**Exercise directions:** Retype all data exactly as given. Pictures should not be retyped.

Task input below:

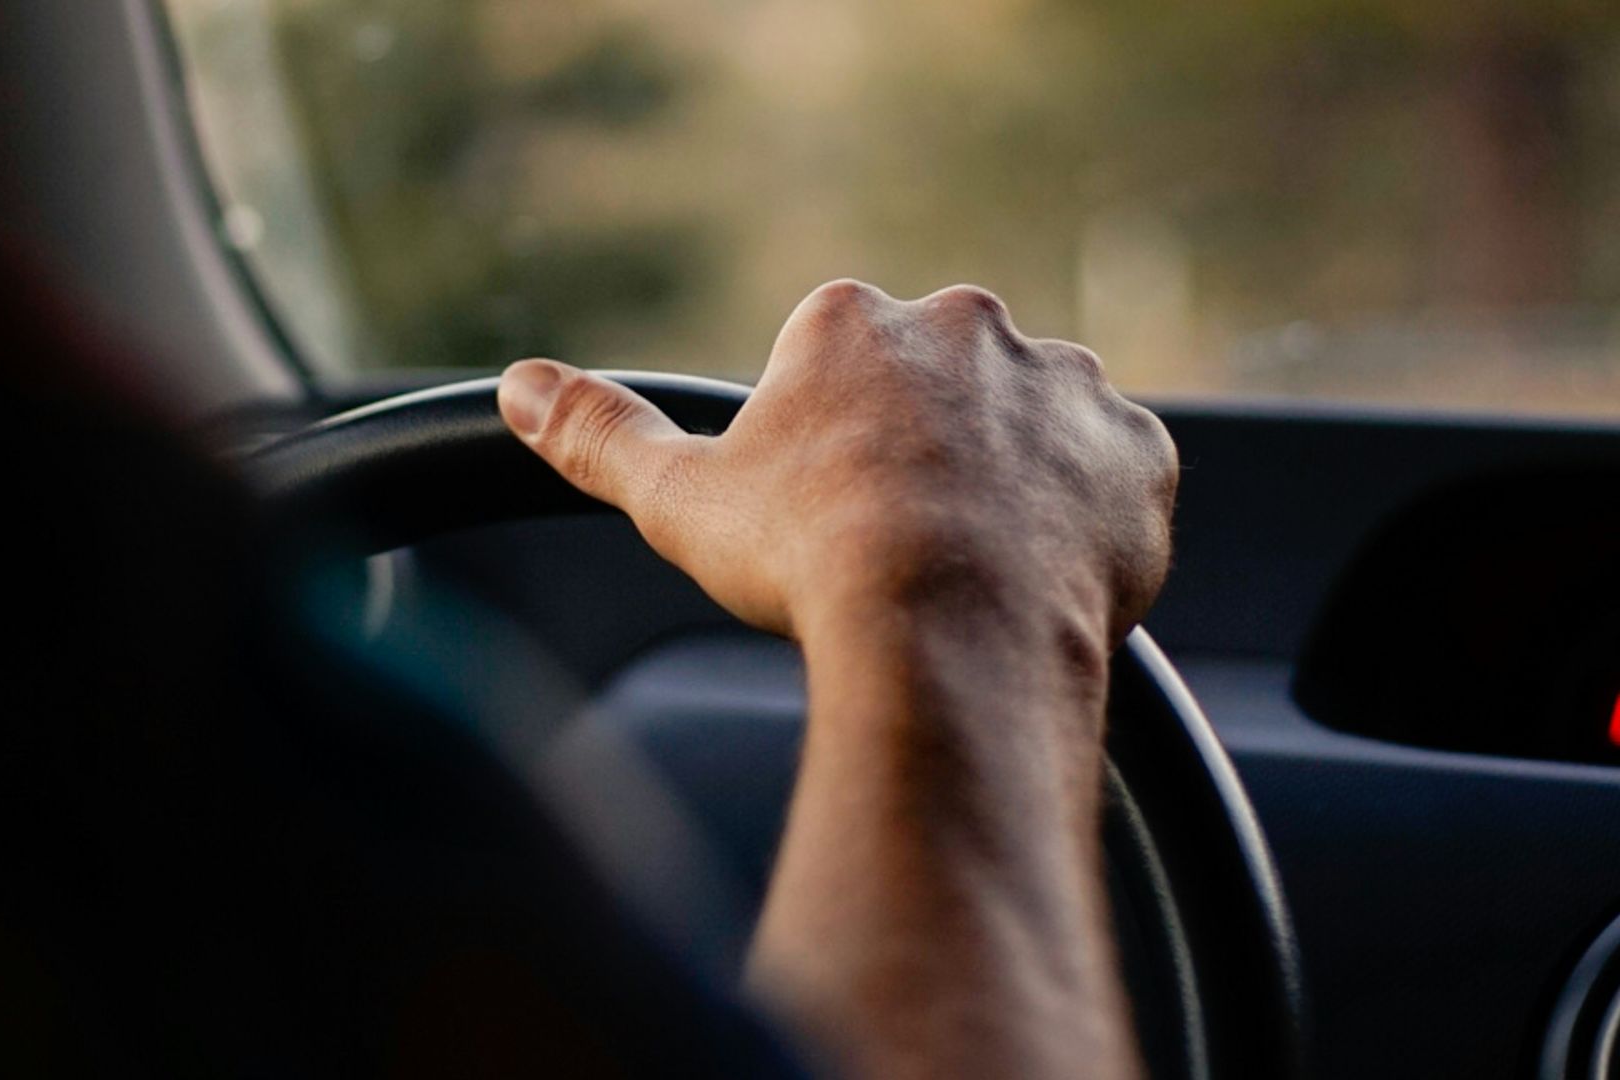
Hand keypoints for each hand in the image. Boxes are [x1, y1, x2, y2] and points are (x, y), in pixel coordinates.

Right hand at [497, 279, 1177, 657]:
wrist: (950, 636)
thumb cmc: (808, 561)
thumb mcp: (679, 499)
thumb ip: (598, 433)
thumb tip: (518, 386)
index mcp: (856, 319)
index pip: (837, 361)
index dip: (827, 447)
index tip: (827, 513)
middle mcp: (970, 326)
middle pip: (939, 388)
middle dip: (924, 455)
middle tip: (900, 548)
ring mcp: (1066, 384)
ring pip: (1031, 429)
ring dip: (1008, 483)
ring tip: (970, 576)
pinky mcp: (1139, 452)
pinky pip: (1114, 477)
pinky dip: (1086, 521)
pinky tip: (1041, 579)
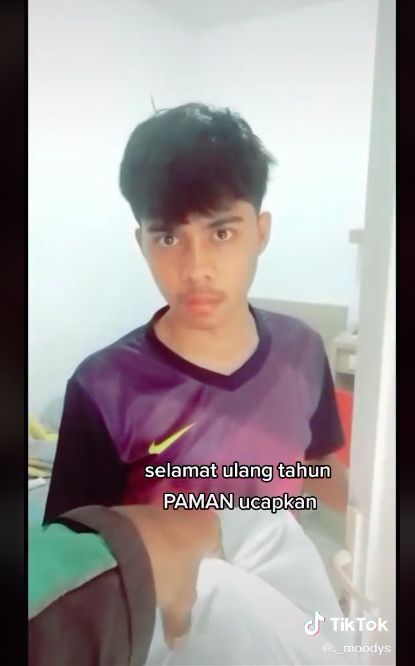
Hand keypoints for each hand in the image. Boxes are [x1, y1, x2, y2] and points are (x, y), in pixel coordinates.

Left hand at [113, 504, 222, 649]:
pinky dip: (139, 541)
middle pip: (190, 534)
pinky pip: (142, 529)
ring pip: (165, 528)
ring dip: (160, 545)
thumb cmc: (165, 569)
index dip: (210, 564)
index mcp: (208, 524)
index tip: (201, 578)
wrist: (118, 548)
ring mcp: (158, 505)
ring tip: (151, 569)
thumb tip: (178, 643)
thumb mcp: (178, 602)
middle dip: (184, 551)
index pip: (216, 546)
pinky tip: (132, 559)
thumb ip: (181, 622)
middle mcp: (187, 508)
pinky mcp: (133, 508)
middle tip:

End of Task input.

**Solution to the problem:**
Hand keypoints for each hand in the image. Boxes are [x1, y1, x2, y2] and points are (x, y), in pixel coordinates.

Right hand at [497, 279, 1177, 657]:
wrist: (950, 636)
thumb cmc: (808, 561)
thumb mcp: (679, 499)
thumb ip: (598, 433)
thumb tip: (518, 386)
index mcp: (856, 319)
index pip: (837, 361)
index dip: (827, 447)
index tip: (827, 513)
middle mcp: (970, 326)
middle pip: (939, 388)
middle dip: (924, 455)
middle tip: (900, 548)
ring mcp: (1066, 384)
ring pip: (1031, 429)
ring dip: (1008, 483)
ring tip: (970, 576)
pinky mcp: (1139, 452)
pinky pip: (1114, 477)
pinky dip: (1086, 521)
pinky tip: (1041, 579)
Hand keypoints for each hand in the image. Boxes are [x1, y1, x2, y2] and points are (x, y), in pixel coordinates.

Left hand at [113, 504, 222, 649]:
pinky dip: (139, 541)
middle pip: (190, 534)
pinky pip: (142, 529)
ring pip: (165, 528)
ring dip: (160, 545)
thumb cmc: (165, 569)
index dip: (210, 564)
index mcp: (208, 524)
index tip: (201, 578)
wrist: (118, 548)
ring mcp: (158, 505)
ring tip: (151, 569)
thumb tip: (178, 643)
thumb mcp: (178, 602)
middle dip: (184, 551)
index pip: (216, 546)
pinky tip: (132, 559)
thumb ip: (181, 622)
middle mcp: (187, 508)
pinky mcp: (133, 508)
middle tip:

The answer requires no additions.